Without a neocortex language processing in humans is impossible (Kimura 1993; Ojemann 1983, 1991; Penfield and Roberts 1966) and without a hippocampus (but with an intact neocortex and cerebellum) new language associations cannot be consolidated into long-term memory (Corkin 2002). Noam Chomsky (1965), the father of modern linguistics, made two bold claims some 60 years ago. First, he declared that all humans have a universal grammar that is genetically based and that explains why language acquisition is so rapid in young children. Second, he proposed that a central process in language acquisition is a principle called ‘merge’, which takes two syntactic elements ‘a’ and ‘b’ and merges them to form ‘a + b’. For example, ‘the’ and ‘apple’ are combined to yield ‘the apple’. This process can apply to the results of its own output such that ‘ate’ can be combined with ‘the apple’ to yield ‘ate the apple’. Language is thus built-up from component parts using a process called Merge. The basic elements of language (whether auditory or visual) are stored in Wernicke’s and Broca’s areas in a declarative format (Corkin 2002; Penfield 1975; Penfield and Roberts 1966; Scoville and Milner 1957; Squire and Knowlton 2000; Squire et al. 2001) according to the learning history of an individual to create a linguistic map that is unique (Ojemann 1991).
The neocortex of mammals was designed to make associations at the synaptic level, which is well established (Hebb 1949, 1961, 1968; Kandel 2006; also see Pavlov 1927, pp. 328 who found that classical conditioning is rendered ineffective 4.5 years after neocortical removal, but ‘vegetative’ conditioning is intact, Gallistel 2022). Normally, electrical stimulation of M1 (i.e., motor cortex) yields a muscle twitch, but after electrical stimulation of M1 is temporally paired with the electrical stimulation of V1 (i.e., the visual cortex) then electrical stimulation of V1 evokes a muscle twitch on its own (Baer 1905; Doty 1965, 1969). Furthermore, V1 conditioning is dependent on descending pyramidal fibres (Logothetis et al. 2010; Rutledge and Doty 1962; Tehovnik and Slocum 2013), which means subcortical circuits must be involved in the learning process. And we already know which subcortical structures are important here: the hippocampus consolidates the declarative information at the level of the neocortex (Corkin 2002; Penfield 1975; Penfield and Roberts 1966; Scoville and Milner 1957; Squire and Knowlton 2000; Squire et al. 2001; Swain, Thompson et al. 2011) and the cerebellum converts the declarative information into executable code, i.e., to drive the vocal cords for speaking and hand movements for writing (Tehovnik, Hasanbegović, Chen 2024).
Hence, the neocortex, the hippocampus, and the cerebellum together are necessary for humans to acquire language as envisioned by Chomsky (1965). And this capacity evolved from mechanisms already existent in mammals/ vertebrates (i.e., a telencephalon and a cerebellum) and that was passed on to archaic Homo sapiens some five hundred thousand years ago (Kimura 1993), but some believe that the basic elements of language existed in Homo erectus 2.5 million years ago (Everett 2016).
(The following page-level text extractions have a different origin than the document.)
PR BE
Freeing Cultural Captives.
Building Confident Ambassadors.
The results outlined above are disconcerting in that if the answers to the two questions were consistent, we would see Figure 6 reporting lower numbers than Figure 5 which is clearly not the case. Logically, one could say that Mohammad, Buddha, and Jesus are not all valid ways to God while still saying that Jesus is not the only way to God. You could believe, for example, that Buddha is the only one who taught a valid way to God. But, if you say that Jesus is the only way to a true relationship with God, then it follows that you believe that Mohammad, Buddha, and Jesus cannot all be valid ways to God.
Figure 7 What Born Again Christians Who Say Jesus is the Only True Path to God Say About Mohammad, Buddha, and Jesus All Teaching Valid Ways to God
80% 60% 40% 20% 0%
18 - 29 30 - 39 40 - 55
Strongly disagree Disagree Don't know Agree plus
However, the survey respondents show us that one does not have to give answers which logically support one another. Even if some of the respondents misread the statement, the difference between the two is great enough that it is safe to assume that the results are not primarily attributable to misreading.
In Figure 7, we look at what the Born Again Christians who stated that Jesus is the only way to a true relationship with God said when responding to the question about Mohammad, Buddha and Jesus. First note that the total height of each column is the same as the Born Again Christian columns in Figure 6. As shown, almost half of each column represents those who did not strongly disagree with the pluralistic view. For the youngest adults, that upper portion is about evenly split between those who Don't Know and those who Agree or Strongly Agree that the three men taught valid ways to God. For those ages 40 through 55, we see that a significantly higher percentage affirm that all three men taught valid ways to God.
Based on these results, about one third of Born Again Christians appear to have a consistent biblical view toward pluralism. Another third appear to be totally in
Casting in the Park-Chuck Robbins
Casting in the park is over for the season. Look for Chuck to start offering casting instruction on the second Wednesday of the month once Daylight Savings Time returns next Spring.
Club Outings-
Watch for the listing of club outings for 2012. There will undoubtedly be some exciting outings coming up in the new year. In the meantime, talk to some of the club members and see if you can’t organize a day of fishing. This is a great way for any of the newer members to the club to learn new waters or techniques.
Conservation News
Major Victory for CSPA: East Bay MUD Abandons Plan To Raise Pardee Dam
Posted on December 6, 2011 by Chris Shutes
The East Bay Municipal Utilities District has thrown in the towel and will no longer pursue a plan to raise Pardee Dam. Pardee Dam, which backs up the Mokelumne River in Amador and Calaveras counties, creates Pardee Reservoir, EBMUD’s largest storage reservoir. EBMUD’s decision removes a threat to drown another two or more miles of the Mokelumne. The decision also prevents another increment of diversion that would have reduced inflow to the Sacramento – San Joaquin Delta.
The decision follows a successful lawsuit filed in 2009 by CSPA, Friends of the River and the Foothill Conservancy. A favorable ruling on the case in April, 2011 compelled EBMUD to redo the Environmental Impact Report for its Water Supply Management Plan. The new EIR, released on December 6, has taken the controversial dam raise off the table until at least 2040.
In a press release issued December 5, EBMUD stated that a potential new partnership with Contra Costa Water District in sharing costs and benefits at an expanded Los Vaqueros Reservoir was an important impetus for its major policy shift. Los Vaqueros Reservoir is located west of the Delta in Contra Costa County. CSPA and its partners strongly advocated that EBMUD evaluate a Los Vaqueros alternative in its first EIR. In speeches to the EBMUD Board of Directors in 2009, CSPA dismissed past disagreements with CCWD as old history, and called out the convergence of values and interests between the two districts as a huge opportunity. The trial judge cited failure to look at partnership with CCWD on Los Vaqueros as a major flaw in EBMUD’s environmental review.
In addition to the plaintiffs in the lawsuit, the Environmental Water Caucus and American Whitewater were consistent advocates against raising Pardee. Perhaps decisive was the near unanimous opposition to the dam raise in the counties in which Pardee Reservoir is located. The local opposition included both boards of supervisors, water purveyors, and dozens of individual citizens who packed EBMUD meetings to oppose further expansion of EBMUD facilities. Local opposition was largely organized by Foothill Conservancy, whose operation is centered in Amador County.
Note: Activation of two microzones composed of Purkinje neurons in the cerebellar flocculus (one for horizontal movement and a second for vertical movement) using optogenetics induces precise movement of the ipsilateral eye of the mouse (from Fig. 5 of Blot, De Zeeuw et al. 2023). This precision is such that each eye has independent innervation for VOR and OKN (the independence allows the eyes to verge across different depth planes). Although we do not have the data for driving the vocal cords, distinct microzones must be activated when we learn to speak a language. This is how declarative information of the neocortex is converted into a motor response (a sound) during learning. No need to invoke abstract concepts to explain Chomsky’s ‘Merge’ since the brain is explainable biologically.